Nielsen has released highlights for its 360 Music Report of 2015. The company reviewed several elements of how the U.S. listens to music and how much money it puts into different parts of the industry. The data showed that 74% of Americans listen to music online in an average week, while 44% are listening to tunes on a smartphone in a week, both further reinforcing growth trends we’ve been seeing in both online and mobile audiences.
One of the highlights of Nielsen reports are the breakdowns on music spending. For the total population, online music streaming services accounts for 7% of annual music spend, and 11% goes to digital tracks or albums. Physical formats account for 13% of total average spending. For millennials, online music streaming generated 9% of spend, while for both for teens and Hispanics, the rate was 8%. Of course, those percentages don’t account for any free paths to music.

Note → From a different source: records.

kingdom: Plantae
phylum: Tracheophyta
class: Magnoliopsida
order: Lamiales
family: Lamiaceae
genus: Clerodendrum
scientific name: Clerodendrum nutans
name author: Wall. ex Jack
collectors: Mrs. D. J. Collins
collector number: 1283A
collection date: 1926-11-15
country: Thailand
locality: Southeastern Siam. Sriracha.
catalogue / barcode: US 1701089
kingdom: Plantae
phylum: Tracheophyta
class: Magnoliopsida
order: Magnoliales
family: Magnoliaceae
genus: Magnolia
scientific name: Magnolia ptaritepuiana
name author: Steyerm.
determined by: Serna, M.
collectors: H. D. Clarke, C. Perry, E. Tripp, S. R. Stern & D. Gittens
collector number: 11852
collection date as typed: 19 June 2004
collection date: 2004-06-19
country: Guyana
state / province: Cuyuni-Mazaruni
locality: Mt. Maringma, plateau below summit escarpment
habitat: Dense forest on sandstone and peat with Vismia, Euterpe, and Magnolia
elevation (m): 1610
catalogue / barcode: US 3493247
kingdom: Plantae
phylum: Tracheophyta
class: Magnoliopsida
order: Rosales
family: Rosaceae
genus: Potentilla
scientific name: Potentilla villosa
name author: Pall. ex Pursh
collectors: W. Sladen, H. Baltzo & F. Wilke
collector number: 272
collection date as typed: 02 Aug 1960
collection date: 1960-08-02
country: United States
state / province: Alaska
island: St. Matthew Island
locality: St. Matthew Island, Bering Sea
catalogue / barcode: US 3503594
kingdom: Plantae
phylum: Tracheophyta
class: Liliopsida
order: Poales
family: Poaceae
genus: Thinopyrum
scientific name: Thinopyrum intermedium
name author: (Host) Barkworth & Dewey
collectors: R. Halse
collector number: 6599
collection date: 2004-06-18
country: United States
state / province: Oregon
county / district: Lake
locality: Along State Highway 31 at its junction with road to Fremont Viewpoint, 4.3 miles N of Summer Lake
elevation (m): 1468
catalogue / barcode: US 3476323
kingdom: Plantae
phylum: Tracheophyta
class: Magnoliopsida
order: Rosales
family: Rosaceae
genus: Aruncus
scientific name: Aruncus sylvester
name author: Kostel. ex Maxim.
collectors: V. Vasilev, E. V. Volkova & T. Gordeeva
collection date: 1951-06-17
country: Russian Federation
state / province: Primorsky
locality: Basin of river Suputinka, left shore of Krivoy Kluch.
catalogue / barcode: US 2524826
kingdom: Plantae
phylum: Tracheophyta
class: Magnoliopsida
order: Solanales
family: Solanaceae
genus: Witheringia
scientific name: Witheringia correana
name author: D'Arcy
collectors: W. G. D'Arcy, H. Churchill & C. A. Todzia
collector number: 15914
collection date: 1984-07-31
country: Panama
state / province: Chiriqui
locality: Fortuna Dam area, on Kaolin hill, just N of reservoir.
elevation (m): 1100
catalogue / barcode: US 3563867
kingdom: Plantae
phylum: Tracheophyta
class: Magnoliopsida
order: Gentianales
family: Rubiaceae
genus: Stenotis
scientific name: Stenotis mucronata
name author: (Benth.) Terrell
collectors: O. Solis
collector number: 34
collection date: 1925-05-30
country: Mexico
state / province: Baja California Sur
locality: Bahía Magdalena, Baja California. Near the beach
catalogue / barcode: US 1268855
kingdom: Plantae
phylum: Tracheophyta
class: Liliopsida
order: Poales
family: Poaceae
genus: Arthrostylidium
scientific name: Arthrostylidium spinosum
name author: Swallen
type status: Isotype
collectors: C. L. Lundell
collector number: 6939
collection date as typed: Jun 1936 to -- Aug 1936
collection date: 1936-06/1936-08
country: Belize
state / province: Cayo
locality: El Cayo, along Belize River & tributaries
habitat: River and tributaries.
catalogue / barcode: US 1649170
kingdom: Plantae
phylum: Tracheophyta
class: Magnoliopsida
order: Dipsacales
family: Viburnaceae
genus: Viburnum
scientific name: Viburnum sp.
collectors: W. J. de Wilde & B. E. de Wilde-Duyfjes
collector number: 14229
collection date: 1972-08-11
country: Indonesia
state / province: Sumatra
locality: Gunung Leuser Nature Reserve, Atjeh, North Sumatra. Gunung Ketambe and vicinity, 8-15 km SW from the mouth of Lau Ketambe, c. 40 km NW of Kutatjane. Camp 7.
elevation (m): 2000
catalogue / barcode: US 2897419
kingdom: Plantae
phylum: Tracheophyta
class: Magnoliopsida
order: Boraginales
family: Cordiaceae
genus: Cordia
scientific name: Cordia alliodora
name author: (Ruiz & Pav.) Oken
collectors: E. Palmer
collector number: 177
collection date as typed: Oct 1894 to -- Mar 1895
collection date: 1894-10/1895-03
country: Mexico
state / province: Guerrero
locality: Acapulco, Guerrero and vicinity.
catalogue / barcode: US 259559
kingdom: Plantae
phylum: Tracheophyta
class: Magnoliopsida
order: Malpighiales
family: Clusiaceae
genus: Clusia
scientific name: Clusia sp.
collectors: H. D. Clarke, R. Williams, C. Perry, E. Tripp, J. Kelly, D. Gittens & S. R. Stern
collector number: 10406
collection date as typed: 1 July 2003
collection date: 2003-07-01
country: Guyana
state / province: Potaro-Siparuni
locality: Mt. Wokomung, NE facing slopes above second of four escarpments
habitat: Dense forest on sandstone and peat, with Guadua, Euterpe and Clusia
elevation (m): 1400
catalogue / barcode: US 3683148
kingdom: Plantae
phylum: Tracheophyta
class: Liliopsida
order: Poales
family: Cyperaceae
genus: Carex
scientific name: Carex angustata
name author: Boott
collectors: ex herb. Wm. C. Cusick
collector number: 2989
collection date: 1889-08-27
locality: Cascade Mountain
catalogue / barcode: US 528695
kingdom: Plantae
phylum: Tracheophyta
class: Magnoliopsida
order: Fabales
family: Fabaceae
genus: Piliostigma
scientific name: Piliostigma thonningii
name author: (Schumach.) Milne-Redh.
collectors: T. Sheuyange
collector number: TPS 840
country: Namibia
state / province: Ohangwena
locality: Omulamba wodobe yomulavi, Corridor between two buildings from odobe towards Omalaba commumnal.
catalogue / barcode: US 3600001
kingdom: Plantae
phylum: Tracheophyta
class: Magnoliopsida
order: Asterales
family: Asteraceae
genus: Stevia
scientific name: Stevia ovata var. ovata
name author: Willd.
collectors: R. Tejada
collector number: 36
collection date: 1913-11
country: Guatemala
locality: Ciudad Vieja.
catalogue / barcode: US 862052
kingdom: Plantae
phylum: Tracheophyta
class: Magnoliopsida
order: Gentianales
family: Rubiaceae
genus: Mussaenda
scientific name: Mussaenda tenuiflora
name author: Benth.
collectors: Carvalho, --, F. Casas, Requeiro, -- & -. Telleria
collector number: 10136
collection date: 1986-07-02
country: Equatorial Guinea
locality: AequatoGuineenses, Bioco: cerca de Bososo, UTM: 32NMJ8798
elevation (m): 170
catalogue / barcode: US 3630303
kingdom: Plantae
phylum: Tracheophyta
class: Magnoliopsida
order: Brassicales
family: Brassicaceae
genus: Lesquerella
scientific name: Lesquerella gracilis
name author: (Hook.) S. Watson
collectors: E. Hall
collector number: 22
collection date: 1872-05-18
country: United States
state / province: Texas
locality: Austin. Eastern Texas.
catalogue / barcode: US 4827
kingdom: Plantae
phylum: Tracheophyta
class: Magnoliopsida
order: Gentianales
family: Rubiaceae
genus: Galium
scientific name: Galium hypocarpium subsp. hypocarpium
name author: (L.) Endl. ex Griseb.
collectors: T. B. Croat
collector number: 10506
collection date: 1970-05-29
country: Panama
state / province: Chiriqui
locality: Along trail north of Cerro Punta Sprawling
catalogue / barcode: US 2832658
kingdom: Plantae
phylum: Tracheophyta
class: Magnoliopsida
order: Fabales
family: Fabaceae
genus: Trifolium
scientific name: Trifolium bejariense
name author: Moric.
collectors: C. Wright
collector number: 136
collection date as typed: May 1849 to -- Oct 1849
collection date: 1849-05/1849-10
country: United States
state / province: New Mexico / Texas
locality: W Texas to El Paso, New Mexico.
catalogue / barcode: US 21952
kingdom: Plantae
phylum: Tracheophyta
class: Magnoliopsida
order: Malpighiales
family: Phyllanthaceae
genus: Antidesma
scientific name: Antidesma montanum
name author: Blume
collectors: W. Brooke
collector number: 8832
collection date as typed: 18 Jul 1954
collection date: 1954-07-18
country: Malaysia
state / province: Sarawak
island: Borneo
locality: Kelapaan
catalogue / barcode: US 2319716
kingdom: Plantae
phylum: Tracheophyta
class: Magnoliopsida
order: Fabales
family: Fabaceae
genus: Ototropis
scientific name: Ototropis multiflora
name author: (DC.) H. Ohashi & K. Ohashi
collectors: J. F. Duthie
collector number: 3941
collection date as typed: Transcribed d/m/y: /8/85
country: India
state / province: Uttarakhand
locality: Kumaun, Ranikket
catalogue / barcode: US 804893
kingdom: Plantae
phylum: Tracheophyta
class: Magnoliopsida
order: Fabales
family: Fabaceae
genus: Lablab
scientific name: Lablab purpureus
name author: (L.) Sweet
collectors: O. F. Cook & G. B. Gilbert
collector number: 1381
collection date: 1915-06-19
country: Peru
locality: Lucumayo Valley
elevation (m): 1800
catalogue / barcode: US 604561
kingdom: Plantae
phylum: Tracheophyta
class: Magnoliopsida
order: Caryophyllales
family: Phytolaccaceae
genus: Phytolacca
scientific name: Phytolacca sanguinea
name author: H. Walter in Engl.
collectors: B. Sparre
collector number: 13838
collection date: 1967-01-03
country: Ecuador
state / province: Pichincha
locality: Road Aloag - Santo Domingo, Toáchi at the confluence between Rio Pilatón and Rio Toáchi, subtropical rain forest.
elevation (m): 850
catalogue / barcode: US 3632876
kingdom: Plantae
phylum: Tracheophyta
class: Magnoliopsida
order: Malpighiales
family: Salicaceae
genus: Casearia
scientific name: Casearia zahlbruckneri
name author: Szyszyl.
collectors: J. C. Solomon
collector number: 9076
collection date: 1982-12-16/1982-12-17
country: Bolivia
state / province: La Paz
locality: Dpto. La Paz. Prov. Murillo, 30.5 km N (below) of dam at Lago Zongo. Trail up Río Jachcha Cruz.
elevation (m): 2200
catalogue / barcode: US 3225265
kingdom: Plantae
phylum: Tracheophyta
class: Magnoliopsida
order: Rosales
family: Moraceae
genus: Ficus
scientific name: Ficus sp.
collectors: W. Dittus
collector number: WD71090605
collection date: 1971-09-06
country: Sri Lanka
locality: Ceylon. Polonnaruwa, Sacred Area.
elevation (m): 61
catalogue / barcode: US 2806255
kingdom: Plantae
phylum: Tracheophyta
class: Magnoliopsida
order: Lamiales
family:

The next section puts the numbers for streaming platform spend into context. Cost was the top reason for listeners in selecting a streaming service, and it was part of the top two reasons for people to not subscribe: 46% said streaming was too expensive and 42% said they could stream free of charge. In fact, 78% of respondents said they are only somewhat likely or are very unlikely to pay for a streaming subscription in the next six months.
These results make for an interesting comparison with another top source of data about music listening habits: the Infinite Dial study from Edison Research and Triton Digital. The 2015 report pointed to lean-back services as the top preference for listeners. Pandora had a huge audience advantage, with 45% of respondents currently ever using it. iHeartRadio had 17% and iTunes Radio had 16%. Spotify was the top on-demand platform with 13%.
Considering all of those platforms are free or have free listening tiers, it’s less of a surprise that Nielsen found such a small slice of the pie going to paid subscriptions. For instance, Pandora announced that it exceeded 81 million monthly active users in its fourth-quarter earnings call, but less than $48 million of its $268 million in revenue came from paid subscribers. It’s a similar story at Spotify, which has inched up to 75 million listeners but only 20 million of them pay for access. Then there’s YouTube, which has been a popular music source but is facing all types of complications to its business as it hesitates on releasing a paid music platform.
Music discovery is another central topic in the Nielsen studies, and this year’s report found that AM/FM and satellite radio was the top discovery engine, with 61% saying they found new music on the airwaves. The format actually grew its audience for this metric; last year it had a 57% rate for discovery. Word of mouth was a source for 45% of the general population, but held 65% among teenagers. Audio and streaming was a discovery source for just 27% of the respondents. In contrast, Edison’s data showed strong performance for both radio and online sources in helping listeners explore new tunes. Among those who said it was very or somewhat important to keep up with new music, word of mouth just edged out AM/FM radio as the top source, with 70% and 69% response, respectively. However, another slide asked respondents which medium they used first to learn about new music. In that result, radio had just 32%, while the Internet secured 44%.